Responsibility and Retribution, or Why We Mistrust Algorithms

In course of a jour fixe of the doctoral program, Dr. Uhl presented empirical studies, which uncover ethically relevant intuitions about digitalization.

Dr. Matthias Uhl, leader of the junior research group “Ethics of Digitization”, TU München, provided insight into his work in course of a jour fixe of the doctoral program “Ethics and Responsible Leadership in Business”. His research foci are moral behaviour in digital environments and societal acceptance of algorithms. Dr. Uhl gave different examples: studies show, for example, that the majority of the respondents felt unease regarding decisions solely taken by a software. The research group asks why this is the case. One result of its empirical studies is that people do not misperceive errors of algorithms nor do they generally mistrust algorithms.
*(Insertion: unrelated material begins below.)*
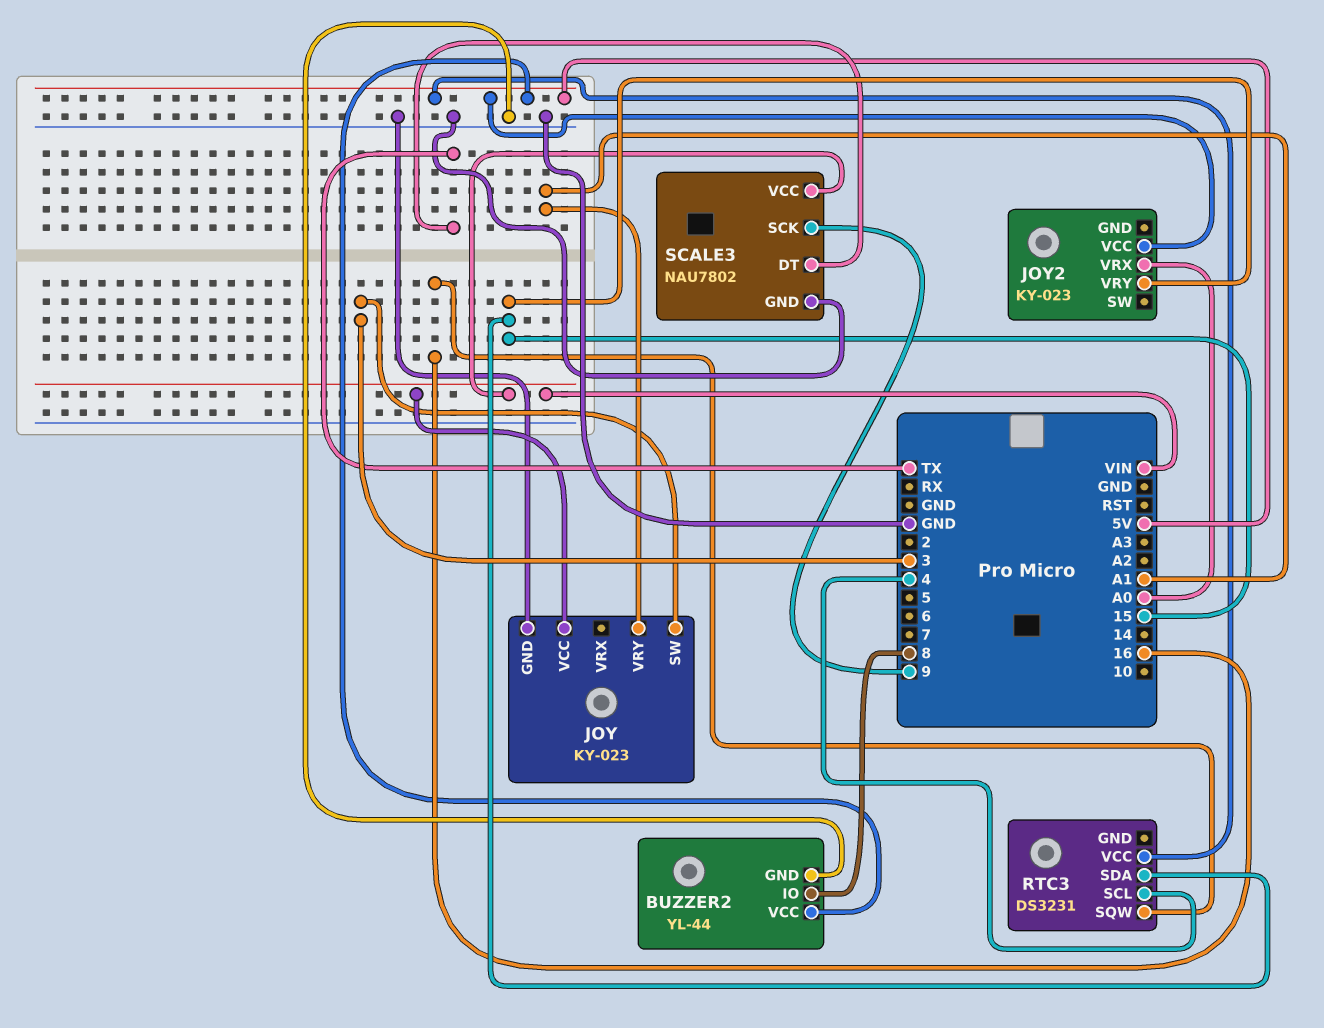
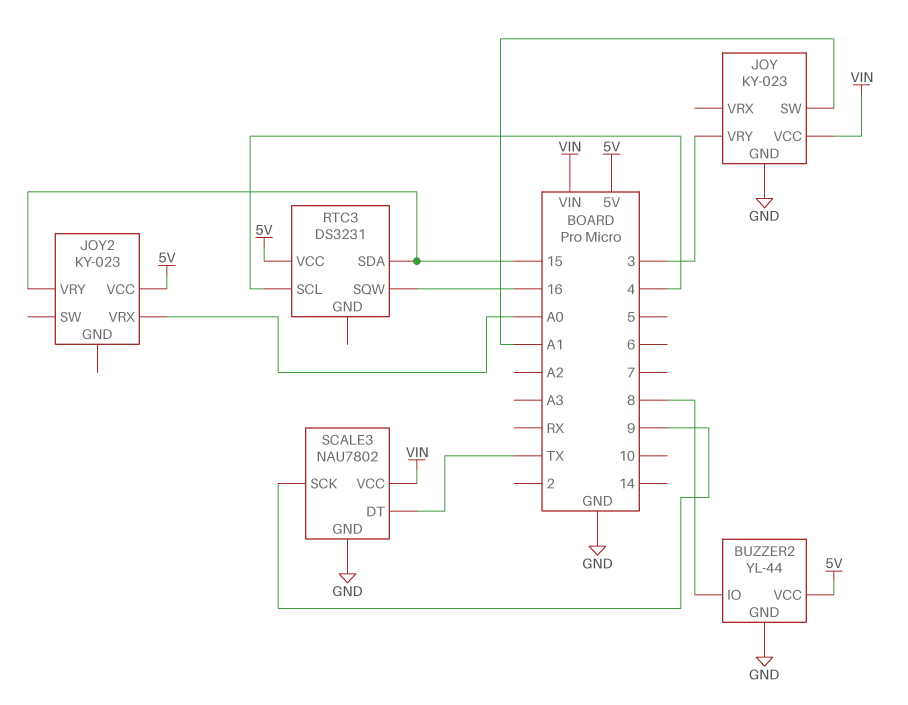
JOY pin SW: 3 -> A1
JOY pin VRY: A1 -> 3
The hypothesis rather is that people mislike algorithms because responsibility is handed over to them which impedes retribution. In the discussion with the doctoral students, further explanations of our algorithm aversion were mentioned: do we mislike algorithm decisions because we value human interactions in themselves or is this a “romanticisation” of human relations? It was also discussed whether the same or even stricter moral evaluation criteria hold for algorithm decisions. Is the often-demanded transparency, for example, really morally desirable? Do we even need a new ethics of digitalisation? Or are the moral problems the same, only the application cases new ones? Dr. Uhl emphasized throughout his presentation and the discussion round that an ethics of digitalisations should not be a mere armchair ethics, but should be empirically well informed. Otherwise it would build on potentially incorrect assumptions about our moral intuitions.